Edgecore Unveils 102.4 Tbps AI Datacenter Switch
Edgecore has introduced a new 102.4 Terabits-per-second switch designed for AI datacenter applications. The hardware is intended to handle the massive increase in east-west traffic generated by distributed LLM training, model sharding, and complex inference clusters.

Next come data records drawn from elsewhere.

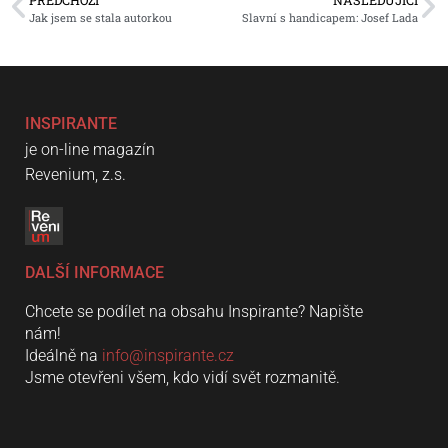
Jak jsem se stala autorkou
Slavní s handicapem: Josef Lada
INSPIRANTE
je on-line magazín
Revenium, z.s.
DALŠÍ INFORMACE
Chcete se podílet na obsahu Inspirante? Napište
nám!
Ideálně na
info@inspirante.cz
Jsme otevřeni všem, kdo vidí svět rozmanitě.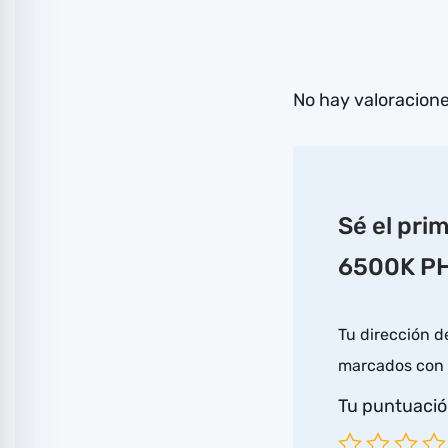
No hay valoracion
Sé el pr
6500K PH
Tu dirección d
marcados con
Tu puntuaci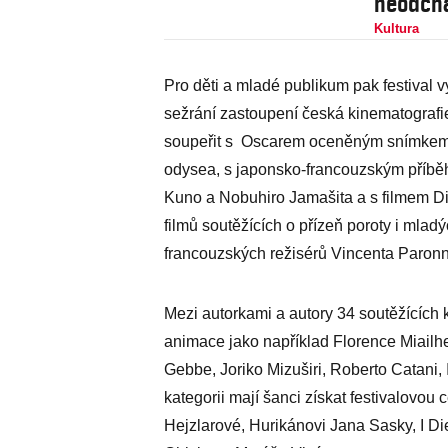
neodchá
Kultura
Pro děti a mladé publikum pak festival v
sežrání zastoupení česká kinematografie 
soupeřit s Oscarem oceněným snímkem l
odysea, s japonsko-francouzským příbě
Kuno a Nobuhiro Jamašita a s filmem Di
filmů soutěžících o přízeň poroty i mlad
francouzských režisérů Vincenta Paron
Mezi autorkami a autory 34 soutěžících
animace jako například Florence Miailh
Gebbe, Joriko Mizuširi, Roberto Catani, I
kategorii mají šanci získat festivalovo
Hejzlarové, Hurikánovi Jana Sasky, I Die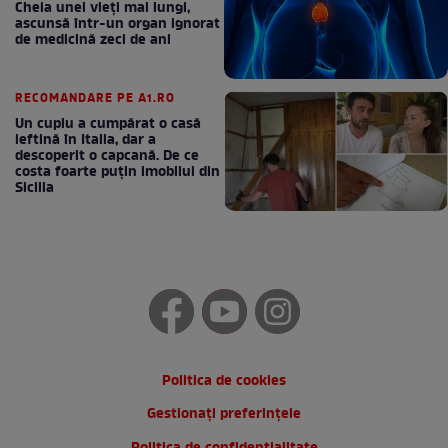
Cheia unei vieți mai lungi,
ascunsă într-un organ ignorat
de medicină zeci de ani
RECOMANDARE PE A1.RO
Un cuplu a cumpărat o casă
ieftină în Italia, dar a
descoperit o capcană. De ce
costa foarte puțin imobilul din
Sicilia
Politica de cookies
Gestionați preferințele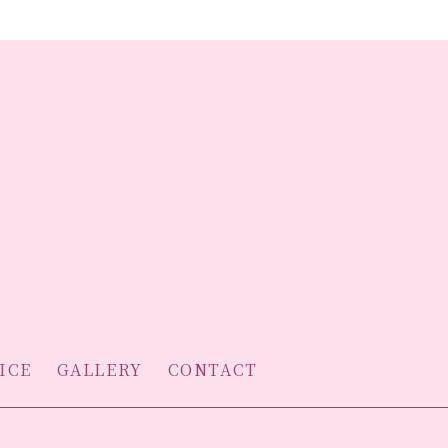
ICE
GALLERY
CONTACT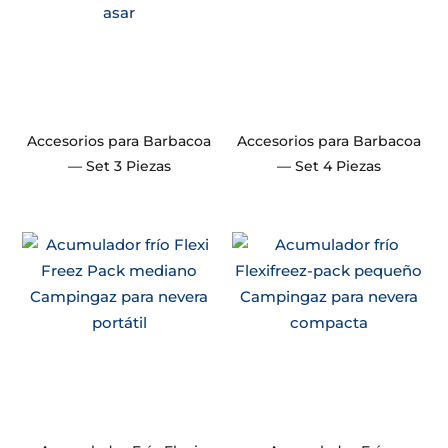
Accesorios para Barbacoa
Accesorios para Barbacoa
— Set 3 Piezas
— Set 4 Piezas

- The new Edgecore switches, models AIS1600-64O and AIS800-128O, are built on Broadcom's latest 3nm Tomahawk 6 ASIC. This chip is the first in the world to deliver 102.4 Tbps of switching capacity on a single device, doubling the bandwidth of the previous generation Tomahawk 5. - The AIS1600-64O is a 3RU switch with 64 ports of 1.6T OSFP1600, while the AIS800-128O is a 4RU system with 128 ports of 800G OSFP800. The high-radix design of the AIS800-128O allows for up to 512 logical ports on a single chip, which helps to flatten network topologies by reducing the number of switch layers, thereby decreasing latency and power consumption. - This level of switching capacity is driven by the need to support massive AI clusters that could exceed 100,000 processing units (XPUs). The industry is seeing a significant shift from proprietary InfiniBand interconnects to open, Ethernet-based fabrics for these large-scale AI deployments. - The Tomahawk 6 silicon incorporates features specifically for AI workloads, such as Cognitive Routing 2.0, which uses network-wide intelligence to dynamically re-route traffic around congestion. It also uses hardware-based link failover and dynamic load balancing to reduce job completion times for long-running AI training tasks. - The move to 102.4 Tbps switching accelerates the adoption of 1.6T optics and also supports co-packaged optics (CPO), which integrates optical engines directly into the switch package to reduce power consumption by up to 70% compared to traditional pluggable modules. - Broadcom's Tomahawk 6 is positioned as a direct competitor to offerings from Nvidia, Marvell, and Cisco, with Broadcom claiming it has double the bandwidth of the nearest competitor. This release continues Broadcom's consistent cadence of doubling switching bandwidth approximately every two years since 2014. - As an open networking platform, Edgecore's switches support a variety of commercial and open-source network operating systems (NOS), such as SONiC, allowing for disaggregation of hardware and software.